Les flux records vers les ETF adossés au métal jaune ont poussé le premium local sur l’or à 20 $ l’once. Parallèlement, les volumes de contrats à terme sur l’or négociés à la Bourse de Shanghai ont bondi, atteignant leur plus haut niveau en un an.
La ruée vers l’or en Chine se déroule dans une indifférence totale du grand public américain, encore focalisé sur des actifs en perte de vitesse. Alors que le dollar se déprécie rapidement, symbole d’un recul de confiance global, l’investisseur retail américain reste paralysé, sans profiter de la hausse spectaculaire de l’or.
Ce décalage illustre une profonde asymétrie des anticipations entre l’Est et l’Ouest. En Chine, l’or est déjà redevenu un pilier stratégique, adopté tant par les ménages, les banques centrales que les institutionnels. Pendant ce temps, en Occident, les investisseurs, encore distraits par d’autres narratifs économiques, laissent passer une opportunité historique.

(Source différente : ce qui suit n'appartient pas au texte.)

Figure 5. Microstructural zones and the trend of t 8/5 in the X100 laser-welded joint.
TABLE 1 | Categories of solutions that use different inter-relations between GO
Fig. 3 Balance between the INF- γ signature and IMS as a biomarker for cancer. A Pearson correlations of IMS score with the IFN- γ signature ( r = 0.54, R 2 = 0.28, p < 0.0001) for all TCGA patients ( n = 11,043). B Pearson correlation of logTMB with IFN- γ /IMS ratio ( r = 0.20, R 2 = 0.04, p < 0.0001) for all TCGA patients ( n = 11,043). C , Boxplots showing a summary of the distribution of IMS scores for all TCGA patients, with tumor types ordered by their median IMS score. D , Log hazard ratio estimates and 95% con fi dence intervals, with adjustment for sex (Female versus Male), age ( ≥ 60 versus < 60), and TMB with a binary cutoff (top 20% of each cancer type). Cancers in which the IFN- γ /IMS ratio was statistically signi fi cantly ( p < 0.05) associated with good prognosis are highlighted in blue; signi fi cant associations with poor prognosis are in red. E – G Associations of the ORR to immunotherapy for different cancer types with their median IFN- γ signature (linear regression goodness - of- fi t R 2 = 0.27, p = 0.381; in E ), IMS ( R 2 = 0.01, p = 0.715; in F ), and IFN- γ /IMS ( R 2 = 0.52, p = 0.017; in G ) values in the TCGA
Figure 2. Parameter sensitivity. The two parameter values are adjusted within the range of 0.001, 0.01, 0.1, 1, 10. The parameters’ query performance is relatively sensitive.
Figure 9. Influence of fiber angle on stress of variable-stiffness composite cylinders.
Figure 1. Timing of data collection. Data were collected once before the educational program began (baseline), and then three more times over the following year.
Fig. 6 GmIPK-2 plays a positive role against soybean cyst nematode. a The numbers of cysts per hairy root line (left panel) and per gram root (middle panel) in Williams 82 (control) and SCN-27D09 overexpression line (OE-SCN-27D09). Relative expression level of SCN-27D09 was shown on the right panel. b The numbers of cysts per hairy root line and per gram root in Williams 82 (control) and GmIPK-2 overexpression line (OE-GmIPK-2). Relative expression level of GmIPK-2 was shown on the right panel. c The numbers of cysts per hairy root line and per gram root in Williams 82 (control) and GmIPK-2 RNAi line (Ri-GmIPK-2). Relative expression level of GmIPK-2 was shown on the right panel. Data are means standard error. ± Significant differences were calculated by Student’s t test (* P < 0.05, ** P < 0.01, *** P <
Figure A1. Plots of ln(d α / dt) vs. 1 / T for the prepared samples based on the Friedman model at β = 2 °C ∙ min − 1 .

Dans son interview, Peter Schiff souligne également que les actions des sociétés minières aurifères sont historiquement sous-évaluées, en raison du désintérêt des investisseurs privés pour l’or, qui se sont tournés vers le bitcoin. Selon lui, les minières offrent aujourd'hui un potentiel de hausse supérieur à celui de l’or physique, notamment en raison de marges accrues, favorisées par un coût énergétique relativement bas et un prix de vente élevé du métal jaune.
Si ses prévisions s’avèrent justes, nous pourrions assister dans les prochaines semaines à un changement profond de comportement sur les marchés financiers. D'une part, les actions traditionnelles risquent d’être vendues à chaque rebond (“sell the rip”), car les investisseurs commenceront à anticiper une récession sévère, des taux d’intérêt durablement élevés et un affaiblissement structurel du dollar. D'autre part, les valeurs minières, en particulier les producteurs d’or, pourraient au contraire bénéficier d’un regain d’intérêt : chaque repli deviendra alors une opportunité d’achat ("buy the dip").
Ce mouvement s’expliquerait par le retour en grâce de l’or en tant que valeur refuge, mais surtout par l’attrait croissant pour les actifs tangibles capables de générer du cash dans un environnement inflationniste. Les minières, longtemps délaissées, combinent effet de levier opérationnel, faible valorisation et exposition directe à la hausse des métaux précieux. Si le scénario envisagé par Schiff se concrétise, les investisseurs pourraient procéder à une réallocation rapide et massive de leur capital vers le secteur minier, encore largement sous-évalué. Après avoir raté la montée des prix de l’or physique, ils chercheront à ne pas laisser passer l’opportunité sur les actions minières.